Again, a good extension of this would be to take a false statement and ask students, “how can I make this a true statement?” If we work with our physical representations, some students might do something like this. On the right-hand side, they could take away one. Take away another one, and now we do have equivalent amounts on each side of the equal sign, except on the right-hand side we have 3 + 2 now instead of 5 + 2. But, we know that these are equal because they’re both equal to five. Students think differently, so some students might work on the left-hand side and do something like this where they will add one and add another one. So, they’ve changed the 4 + 1 to 4 + 3, which of course is 7. So, now this is a true statement because we have seven on both sides of the equal sign, 7 = 7.

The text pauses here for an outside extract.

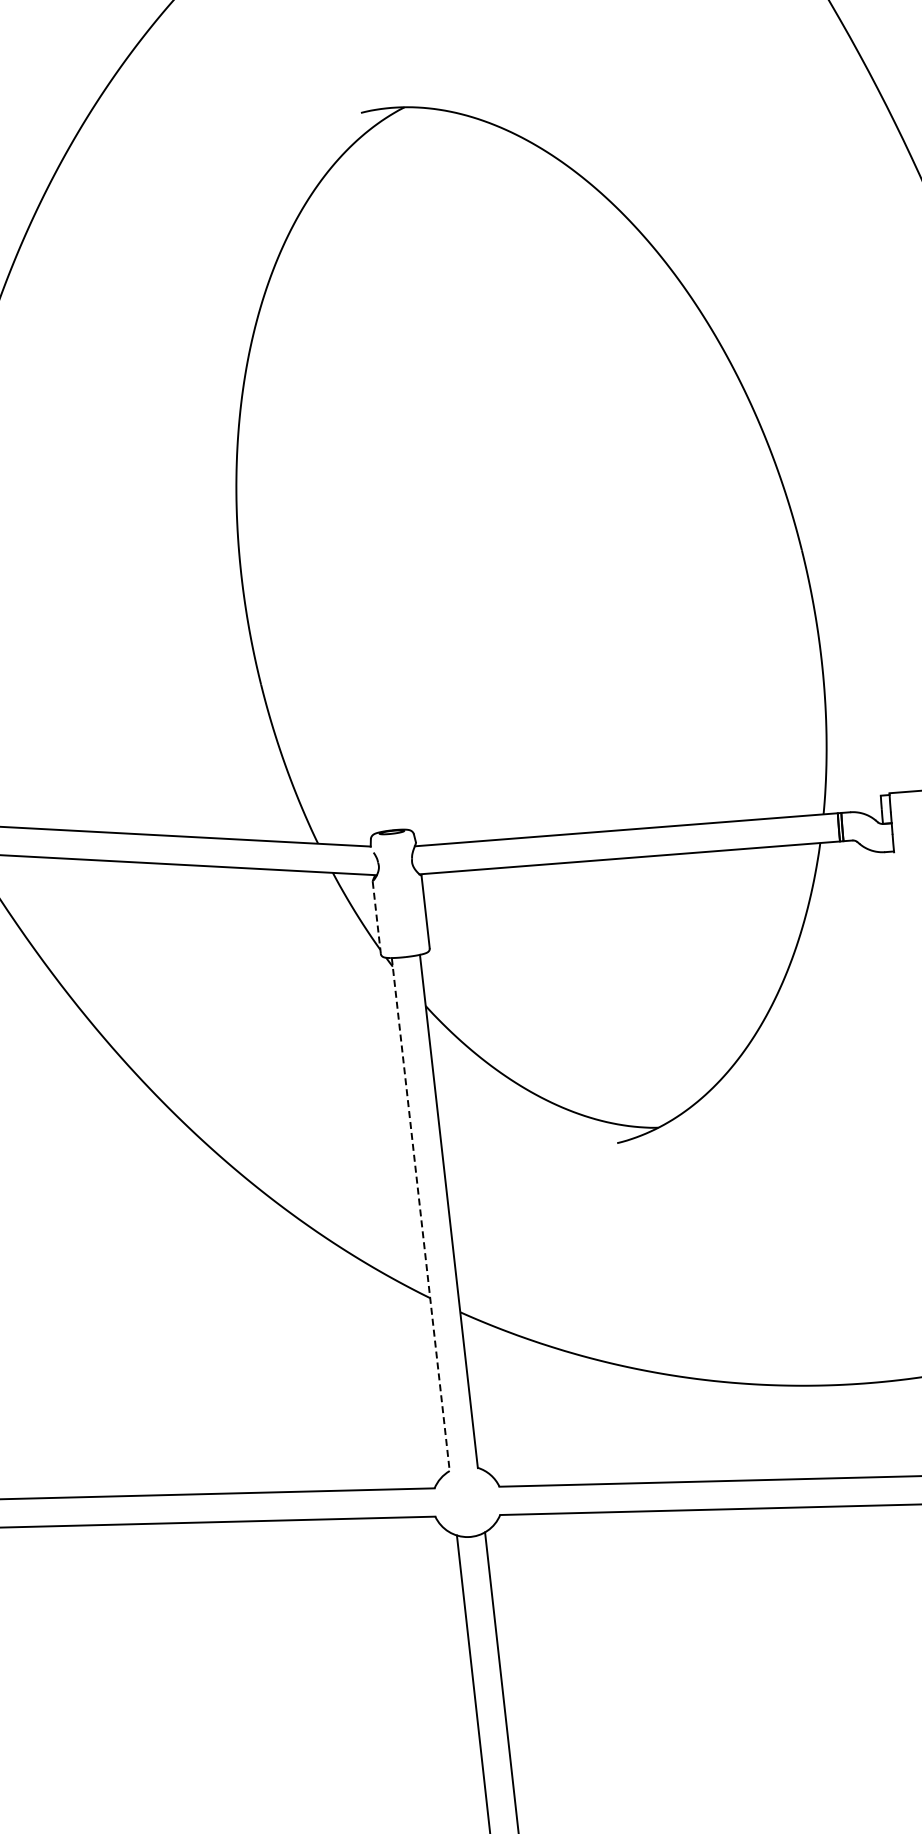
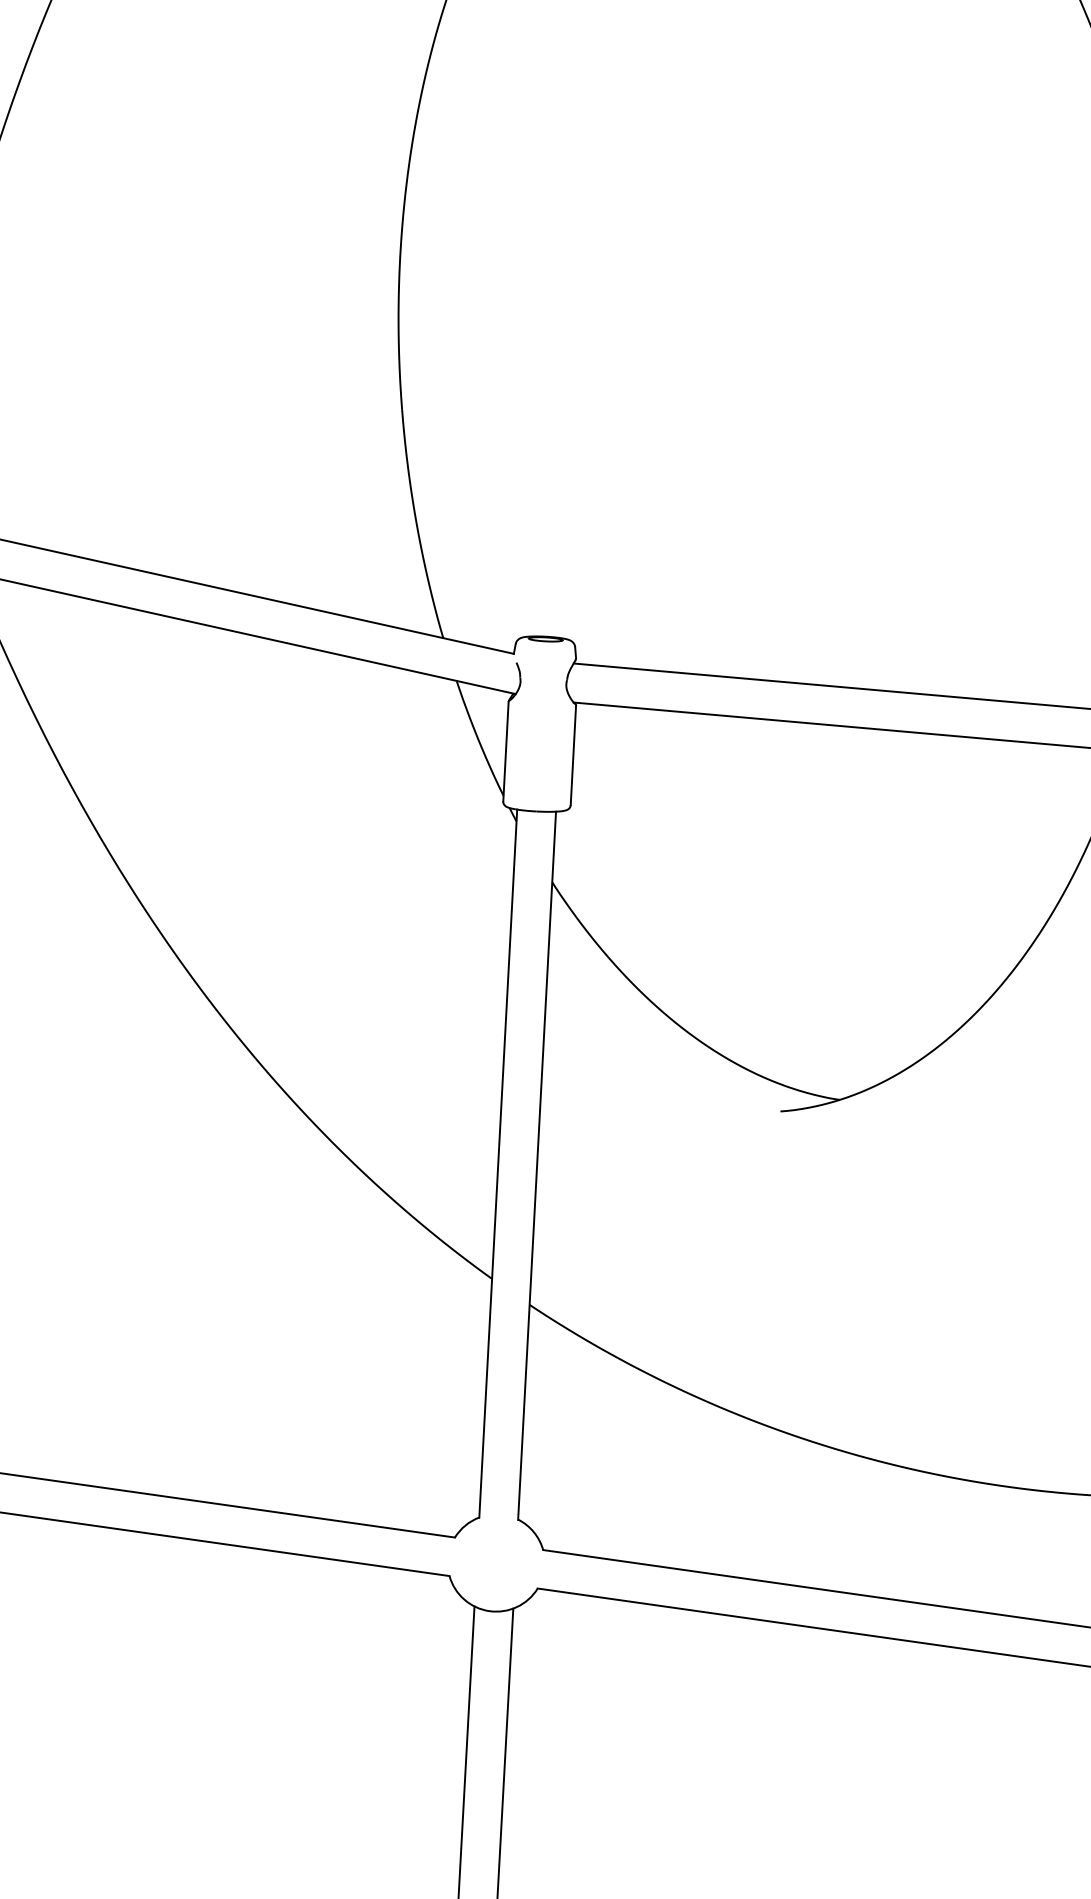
line: (376, 918) -> (505, 752), dashed -> solid
line: (420, 1215) -> (497, 1164), dashed -> solid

Hopefully you’ve seen the advantage of starting off with two sets, two physical representations instead of just one. In this way, initially they can determine if you do, in fact, have the same quantity on each side. In this case I do because 4 = 4. I’ve got four on each side. This gives you the advantage of having physical representations on both sides of the equal sign, and you can manipulate one side or the other. In this case I’ve manipulated the left—changed that to 3 + 1, which I know is equal to four. I can also at the same time manipulate the right-hand side. I’ve changed that to 2 + 2. This is a true statement. But again, I made this nice and easy because you’ve got the quantities already that you can manipulate on one side of the equal sign or the other.
Let’s do another example. We’re starting off with the same quantities, 4 = 4. On the left-hand side, I’ve made that 3 + 1. On the right-hand side though, I’ve made it 1 + 3. Just like before, a strength here is that you can actually lay the foundation for the commutative property without ever even using that terminology. Here, 3 + 1 = 1 + 3; same groupings, you just put them in a different order.
Let’s look at our standards for mathematical practice. Looking at the first four, by doing the activities that we used as examples in this standard, they would reason abstractly and quantitatively. Students would also construct viable arguments and critique the reasoning of others. Looking at the other four standards of mathematical practice, students would attend to precision, and they would look for any express regularity in repeated reasoning.